Die Ausputzer

Im Hotelgewerbe werden die Arbeitsbedingungen immer prekärer, zum Beispiel bei der Düsseldorfer Firma Clemens Kleine. von birgit schmidt

Im Ritz-Carlton zu wohnen, ist eine Sache, dort zu arbeiten, ist eine andere. Beispielsweise als »Zimmermädchen«, wie erwachsene Frauen noch immer genannt werden dürfen und genannt werden. Unter anderem von der Reinigungsfirma Clemens Kleine, die für die Zimmer­reinigung im Hotel Ritz-Carlton am Potsdamer Platz in Berlin zuständig ist.

Eines von Kleines »Zimmermädchen« ist Florinda, wie ich sie nenne. Vielleicht heißt sie auch Zivana oder trägt keinen spanischen oder serbischen, sondern einen rumänischen, afrikanischen oder brasilianischen Namen. Aus diesen Gegenden nämlich stammen die meisten Frauen, die für Clemens Kleine und das Ritz-Carlton die Zimmer putzen, wenn die Gäste abgereist oder unterwegs sind.

In manchen Zimmern sei nicht viel zu machen, sagt Florinda. Wenn die Gäste ordentlich seien, müssten sie und ihre Kolleginnen nichts weiter tun, als neue Handtücher auszulegen und die Seife und die Bettwäsche zu wechseln, außerdem Staub zu saugen und die Haare aus der Dusche zu spülen. Aber meistens gebe es sehr viel mehr Arbeit. Sie reiche vom Putzen des Badezimmers bis zum Neubestücken der Minibar.

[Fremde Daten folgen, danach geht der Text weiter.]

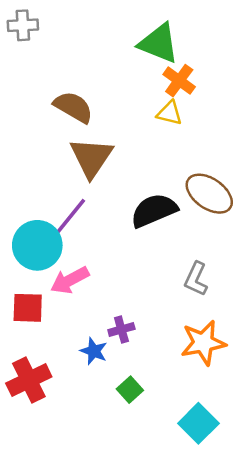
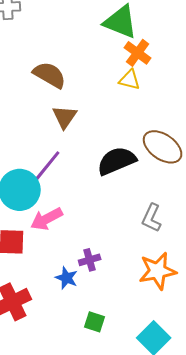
brown triangle: (91, 158) -> (65, 117), size x0.7
green square: (130, 390) -> (95, 322), moved, turned -30

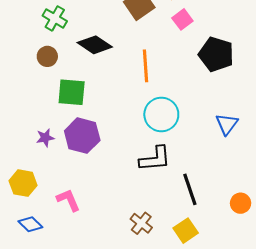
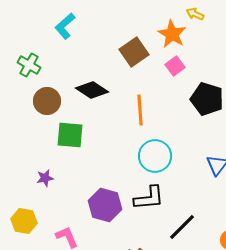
green cross: (55, 18) -> (29, 65), moved
brown circle: (47, 56) -> (47, 101), size x1.4
purple hexagon: (82, 136) -> (105, 205), moved
black line: (190, 189) -> (182, 227), turned 64

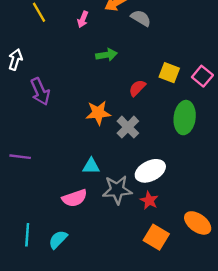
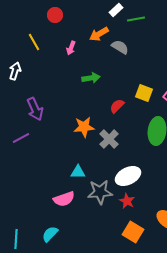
white arrow: (15, 60) -> (15, 71), moved
purple line: (20, 157) -> (21, 138), moved, turned -36
cyan line: (27, 235) -> (16, 239), moved

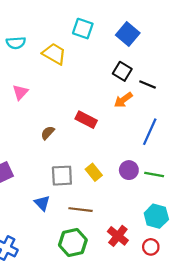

Dafür zahlt die Firma Kleine 60 Cent pro Zimmer. Im Normalfall schaffe sie pro Schicht um die 30 Zimmer, sagt Florinda. Eine Schicht dauert vier Stunden, in zwei Schichten wird gearbeitet, eine vormittags, die andere abends. Jede der Frauen, die für Kleine im Ritz-Carlton putzt, verdient also rund 18 Euro pro Schicht. Das macht am Ende des Monats 360 Euro, wenn man von einem Mo­nat mit durchschnittlich zwanzig Arbeitstagen ausgeht. Für einen Halbtagsjob. Und auch das gilt nur, solange Kleine pünktlich zahlt. Aber die Firma wartet für gewönlich zwei Wochen, bevor sie den Frauen ihr Geld wirklich überweist. Das ergibt einen Stundenlohn von 4,50 Euro, brutto natürlich.

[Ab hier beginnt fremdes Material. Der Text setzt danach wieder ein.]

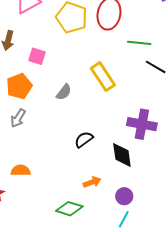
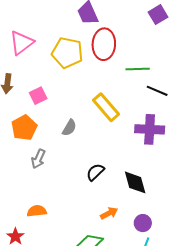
pink square: (37, 56) -> (38, 96), turned -36
gray arrow: (18, 118) -> (38, 159), moved
purple cross: (142, 124) -> (150, 129), moved

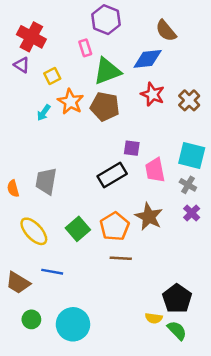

Ein Teil der Geldsumme, welche die Firma Clemens Kleine den Frauen vorenthält, die für sie schrubben, saugen und bürsten, ging offensichtlich an den Webdesigner. Denn der Internetauftritt der Firma ist vorbildlich. Das vor genau hundert Jahren in Düsseldorf gegründete Unternehmen beschäftigt in ganz Deutschland 10 000 Menschen, die meisten übernehmen outgesourc­te Tätigkeiten, die irgendwann einmal ordent­liche, in die jeweiligen Betriebe eingeglieder­te Jobs waren. Dafür wird das Unternehmen von der Geschäftswelt bewundert.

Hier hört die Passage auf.